* [WAS ZU TUN IST] Schreibe den Abschnitt von „Die Grundursachen werden“ bis einschließlich „erfolgte aber nicht.“ aus dem Seitenauszug über die Strafrechtspflege neu und tausche dabei „völlig veraltetes“ gegen „gänzlich überholtes“ aus.

* [SEITENAUSZUG]
------------------------------

Immer häufiger gelingt es allerdings auch tatsächlichen Tätern durch die Maschen des gesamten Ermittlungsapparates zu schlüpfen. Es läuft also offensichtlich etwas falsch. Ich erwähne das an dieser Stelle aber nur als Hinweis. In diesem Kapitel dreht sich alles um den "falschen Verdacht".

 

Ich könnte an dieser Stelle eine Unzahl von Fehlern und Schwachstellen auflisten, durch die Strafverfahren aus dem Ruder laufen, zum Nachteil von Nichttätern oder zum Vorteil tatsächlicher Täter.

 

Ein überlagerndes Problem ist die "Inhomogenität" der Strafrechtspflege. Polizei, Staatsanwaltschaft und Gerichte ziehen nur scheinbar am selben Strang. Da stören Eitelkeiten, Machtgehabe und andere Eiertänze die neutrale und sachgerechte Zusammenarbeit teilweise so sehr, dass die eigentliche Arbeit oft durch Grabenkämpfe ersetzt wird. Die dadurch entstehenden Lücken werden durch Kungelei, Kumpanei und Kameraderie gestopft, dabei bleibt aber immer der Rechtsstaat auf der Strecke.

 

Die Grundursachen werden durch unser völlig veraltetes Strafprozessrecht  und das ganze System der Strafrechtspflege gesetzt. Unsere Strafprozessordnung (StPO) basiert in wesentlichen Elementen noch auf der "Neufassung der Strafprozessordnung vom 01.02.1877". Die Anforderungen, Bedingungen und Möglichkeiten im Bereich der Strafrechtspflege haben sich seitdem zigmal gewandelt, eine Anpassung erfolgte aber nicht.

------------------------------

* [GESPEICHERTE DATEN]
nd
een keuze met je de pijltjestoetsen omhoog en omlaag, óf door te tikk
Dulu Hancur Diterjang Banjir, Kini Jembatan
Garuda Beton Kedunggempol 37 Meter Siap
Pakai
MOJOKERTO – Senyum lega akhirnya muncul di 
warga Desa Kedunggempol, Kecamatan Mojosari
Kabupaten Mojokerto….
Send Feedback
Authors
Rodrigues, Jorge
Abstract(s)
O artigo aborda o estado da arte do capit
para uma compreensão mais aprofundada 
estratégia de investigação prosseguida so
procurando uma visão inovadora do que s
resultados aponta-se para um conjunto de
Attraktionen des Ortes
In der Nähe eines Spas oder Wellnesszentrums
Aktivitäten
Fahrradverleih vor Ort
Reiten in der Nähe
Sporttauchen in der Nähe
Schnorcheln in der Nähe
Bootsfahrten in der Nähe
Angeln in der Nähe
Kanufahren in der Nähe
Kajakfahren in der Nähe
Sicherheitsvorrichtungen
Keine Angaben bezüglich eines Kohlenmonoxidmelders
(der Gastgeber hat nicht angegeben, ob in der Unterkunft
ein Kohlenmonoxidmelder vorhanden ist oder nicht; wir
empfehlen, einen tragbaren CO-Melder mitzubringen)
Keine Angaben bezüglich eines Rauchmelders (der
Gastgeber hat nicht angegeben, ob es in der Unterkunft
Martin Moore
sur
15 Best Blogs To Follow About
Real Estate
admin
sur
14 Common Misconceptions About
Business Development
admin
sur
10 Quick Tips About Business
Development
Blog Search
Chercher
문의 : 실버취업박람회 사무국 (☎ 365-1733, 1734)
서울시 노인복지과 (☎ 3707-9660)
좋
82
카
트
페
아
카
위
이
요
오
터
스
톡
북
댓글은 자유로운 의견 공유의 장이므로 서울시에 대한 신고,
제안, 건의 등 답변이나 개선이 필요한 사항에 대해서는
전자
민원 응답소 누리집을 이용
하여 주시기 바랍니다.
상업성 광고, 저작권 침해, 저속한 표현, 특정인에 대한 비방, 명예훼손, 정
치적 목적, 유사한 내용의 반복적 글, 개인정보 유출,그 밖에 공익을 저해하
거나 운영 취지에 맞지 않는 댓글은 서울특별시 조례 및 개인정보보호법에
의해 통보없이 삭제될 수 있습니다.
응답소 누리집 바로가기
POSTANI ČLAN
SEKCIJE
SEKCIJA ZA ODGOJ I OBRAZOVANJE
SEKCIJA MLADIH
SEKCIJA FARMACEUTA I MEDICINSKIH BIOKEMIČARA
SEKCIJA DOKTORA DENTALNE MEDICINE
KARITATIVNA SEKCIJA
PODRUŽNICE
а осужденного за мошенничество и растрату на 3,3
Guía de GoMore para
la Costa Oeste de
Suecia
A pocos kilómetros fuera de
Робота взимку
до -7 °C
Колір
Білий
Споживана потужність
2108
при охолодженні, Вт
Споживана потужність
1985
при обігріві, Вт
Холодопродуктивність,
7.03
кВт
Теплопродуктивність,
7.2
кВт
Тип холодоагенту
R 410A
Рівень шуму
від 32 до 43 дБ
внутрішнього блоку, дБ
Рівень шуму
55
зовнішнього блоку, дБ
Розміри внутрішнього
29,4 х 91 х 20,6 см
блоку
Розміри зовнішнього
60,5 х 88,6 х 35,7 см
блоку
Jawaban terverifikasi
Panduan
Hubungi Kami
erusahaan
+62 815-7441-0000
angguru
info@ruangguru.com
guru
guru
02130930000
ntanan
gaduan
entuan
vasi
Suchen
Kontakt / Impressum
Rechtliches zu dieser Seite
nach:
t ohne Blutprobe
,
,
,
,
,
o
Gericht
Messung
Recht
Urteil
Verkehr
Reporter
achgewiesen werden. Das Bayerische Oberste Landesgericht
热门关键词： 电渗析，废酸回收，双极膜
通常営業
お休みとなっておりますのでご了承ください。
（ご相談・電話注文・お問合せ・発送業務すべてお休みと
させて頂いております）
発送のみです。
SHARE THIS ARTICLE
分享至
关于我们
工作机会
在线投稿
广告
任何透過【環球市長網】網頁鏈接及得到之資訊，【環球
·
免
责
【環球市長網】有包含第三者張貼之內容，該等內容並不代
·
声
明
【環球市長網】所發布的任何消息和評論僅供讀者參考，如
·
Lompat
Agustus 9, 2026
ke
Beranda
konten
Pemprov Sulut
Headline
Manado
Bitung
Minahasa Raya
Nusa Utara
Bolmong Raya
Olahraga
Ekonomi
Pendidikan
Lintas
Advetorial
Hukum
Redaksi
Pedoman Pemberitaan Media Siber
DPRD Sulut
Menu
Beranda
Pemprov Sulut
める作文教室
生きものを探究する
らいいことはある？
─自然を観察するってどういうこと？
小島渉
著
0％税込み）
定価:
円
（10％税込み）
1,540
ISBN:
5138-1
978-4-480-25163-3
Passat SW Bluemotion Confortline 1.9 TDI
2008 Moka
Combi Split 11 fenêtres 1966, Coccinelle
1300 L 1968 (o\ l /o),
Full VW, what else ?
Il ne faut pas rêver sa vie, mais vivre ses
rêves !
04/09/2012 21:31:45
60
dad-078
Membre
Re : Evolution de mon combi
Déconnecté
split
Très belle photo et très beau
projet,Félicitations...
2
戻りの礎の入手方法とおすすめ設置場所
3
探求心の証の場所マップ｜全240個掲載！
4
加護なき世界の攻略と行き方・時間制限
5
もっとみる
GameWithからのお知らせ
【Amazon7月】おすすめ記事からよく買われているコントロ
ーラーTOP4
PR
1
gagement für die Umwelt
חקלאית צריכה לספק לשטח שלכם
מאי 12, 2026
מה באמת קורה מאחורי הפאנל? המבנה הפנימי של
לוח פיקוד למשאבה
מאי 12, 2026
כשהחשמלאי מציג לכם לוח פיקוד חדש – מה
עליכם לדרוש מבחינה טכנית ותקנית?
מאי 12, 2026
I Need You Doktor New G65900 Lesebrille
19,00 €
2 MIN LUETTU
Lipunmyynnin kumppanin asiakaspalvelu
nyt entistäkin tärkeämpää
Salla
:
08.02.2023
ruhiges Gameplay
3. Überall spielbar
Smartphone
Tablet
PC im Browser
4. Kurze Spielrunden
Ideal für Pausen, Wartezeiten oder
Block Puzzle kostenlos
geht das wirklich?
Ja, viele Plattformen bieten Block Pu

------------------------------

* [ANTWORT ZUR AUFGABE]
Die Grundursachen werden durch unser gänzlich überholtes Strafprozessrecht  und das ganze System der Strafrechtspflege gesetzt. Unsere Strafprozessordnung (StPO) basiert in wesentlichen Elementen noch auf der "Neufassung der Strafprozessordnung vom 01.02.1877". Die Anforderungen, Bedingungen und Möglichkeiten im Bereich der Strafrechtspflege haben sich seitdem zigmal gewandelt, eine Anpassung erfolgte aber nicht.